Splash risks facing huge financial dilemma


  • Business
  • Wednesday, 14 Jul 2010

KUALA LUMPUR: If the deadlock in the plans to restructure the water sector in Selangor continues to hang on a thread with the various parties out to safeguard their widely divergent interests, then Syarikat Pengeluar Air Selangor Holdings Bhd (Splash) will face a huge financial dilemma.

Hanging on tenterhooks are bondholders of Splash’s RM1.43bil debt papers – RM1.12bil nominal amount of Al-Bai Bithamin Ajil facility and RM310mil Islamic medium-term notes.

If by year-end, there is no resolution, there’s a high likelihood that Splash will not be able to fund its requisite finance service reserve account balances by January 2011, hence breaching the covenants under its Bai Bithaman Ajil Debt Securities (BaIDS) (2000/2016).

“Right now, Splash has only been receiving 45% of its monthly billings to Syabas. This has deteriorated from 60% previously. Their receivables have also been on the rise, so yes, of course, we are concerned. But if the Minister (Green Technology, Energy and Water Minister Datuk Seri Peter Chin Fah Kui) assures us that the deadlock will be resolved, then Splash bonds should be okay,” said one fund manager who holds the Splash bonds.

Another fund manager agrees that there is little risk of defaulting now, but he remains sceptical if the deadlock can be resolved by year-end.

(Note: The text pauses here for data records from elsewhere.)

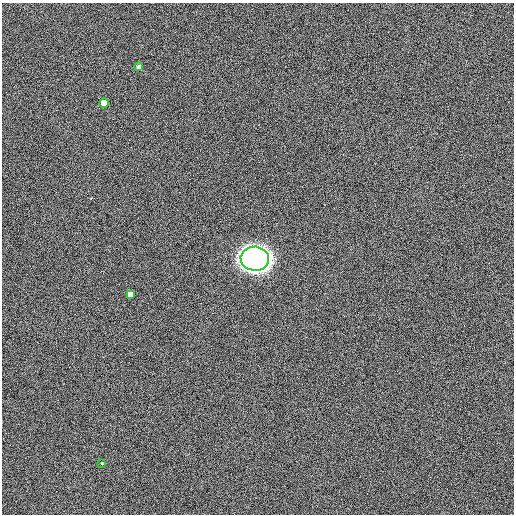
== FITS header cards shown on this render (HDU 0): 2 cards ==
NAXIS1  =                  512
NAXIS2  =                  512

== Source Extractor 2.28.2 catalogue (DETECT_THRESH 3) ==
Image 512 x 512 px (HDU 0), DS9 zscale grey, 1 PNG px = 1 image px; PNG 516 x 516 px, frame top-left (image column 1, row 512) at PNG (2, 3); each listed source drawn as its Kron ellipse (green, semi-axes under 4 px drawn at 4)
Background 11.6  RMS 6.4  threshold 19.3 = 3 sigma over >= 5 px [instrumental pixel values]
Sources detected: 5; all 5 listed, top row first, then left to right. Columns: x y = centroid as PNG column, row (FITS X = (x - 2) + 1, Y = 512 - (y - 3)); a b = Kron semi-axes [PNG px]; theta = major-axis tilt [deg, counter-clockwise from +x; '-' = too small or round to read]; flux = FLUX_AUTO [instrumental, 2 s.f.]
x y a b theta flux
139 67 4 4 - 3000
104 103 4 4 - 180000
255 259 14 12 -7 440000
130 294 4 4 - 140000
102 463 3 3 - 350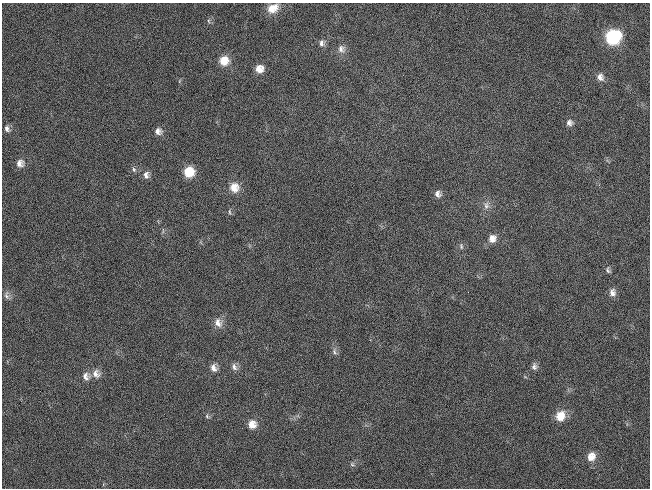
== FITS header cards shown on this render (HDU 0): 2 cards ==
NAXIS1  =                  648 / length of data axis 1
NAXIS2  =                  486 / length of data axis 2

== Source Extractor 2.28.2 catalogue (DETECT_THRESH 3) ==
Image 648 x 486 px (HDU 0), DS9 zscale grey, 1 PNG px = 1 image px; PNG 652 x 490 px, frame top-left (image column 1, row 486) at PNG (2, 3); no overlay
Background 118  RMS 26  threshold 78.7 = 3 sigma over >= 5 px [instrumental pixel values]
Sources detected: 37; all 37 listed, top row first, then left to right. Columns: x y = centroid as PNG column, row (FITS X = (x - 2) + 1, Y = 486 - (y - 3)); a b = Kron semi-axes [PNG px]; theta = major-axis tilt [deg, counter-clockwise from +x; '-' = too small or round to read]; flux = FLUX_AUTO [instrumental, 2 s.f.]
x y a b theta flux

“We’ve had flip-flop in policies before. I will wait and see what happens. So many deadlines have been broken, so much time spent on the entire process and still, there appears to be no headway,” he said.

On Monday, Chin said he was optimistic that the deadlock would be resolved by year-end, as the matter was currently being discussed by the top leaders of the country.

He said they were in the midst of getting the right formula to make every party happy.

This will certainly be of comfort to bondholders and investors alike, whose patience is wearing thin due to the protracted impasse in the sector’s restructuring plan. Not only did it put bondholders at risk and water operators at a prime spot of going insolvent, but it also diluted the appeal of the general investing environment, said an observer.

That is why, in a desperate attempt to get the sector moving, the Malaysian Trustees wrote a letter seeking the Federal Government’s intervention.

“In a matter of months, the water operators in Selangor will not only be in default of their financial obligations, but also in danger of insolvency and may not be able to provide water to the general public in Selangor and Kuala Lumpur,” said the Malaysian Trustees.

The Malaysian Trustees is appealing to the Government to use the provision of the Water Services Industry Act 2006 to ensure that water operators are sufficiently paid to continue operations, pay their debts and expedite early resolution of the water assets restructuring scheme as a permanent solution to the overall worsening financial deficit.

The representative said this was necessary to avoid a series of anticipated defaults across the industry which would destabilise the country’s bond market.

As at end-December 2009, the bond market reached RM643.8bil or about 90% of gross domestic product.

AmResearch too, believes that there is an increasing risk of default in Selangor water bonds over the next two to three years if the current status quo remains.

On June 8, Malaysian Rating Corp Bhd (MARC) placed the companies involved in the restructuring plan “MARCWatch negative” due to the “high level of uncertainty associated with the restructuring of the sector”.

“The MARCWatch placement reflects Marc’s immediate credit concerns over the impact of Syabas’ continued inability to meet in full its monthly bulk water payment obligations to water-treatment operators as a result of the former’s unresolved water tariff hike,” MARC said.

It believes that “the significant hurdles” in the restructuring, particularly the protracted negotiations between Selangor and water companies, “do not bode favourably towards attaining a timely and orderly resolution” of the industry restructuring-related issues.

Last year, the Selangor government negotiated to take over the water assets of four concessionaires in the state because scheduled tariff hikes were as high as 37% in the present concession agreement.

Syabas, which is 70% owned by Puncak Niaga Holdings Bhd, had asked for a tariff hike by January last year. The Selangor government, however, refused to compensate Puncak Niaga and its unit Syabas for not allowing the tariff hike.

To ease its woes, Puncak Niaga has received a RM320.8mil loan from the Federal Government to help settle its debts with water treatment companies such as Syarikat Pengeluar Air Selangor Holdings Bhd and Konsortium Abass Sdn Bhd.

Recent reports indicated that the Federal Government may again extend a soft loan of RM300mil to RM400mil to plug the shortfall caused by Syabas’ inability to collect water tariffs following the free usage of the first 20 cu m per household.

Domestic consumers in Selangor who are using individual meters started enjoying the free usage from June 1.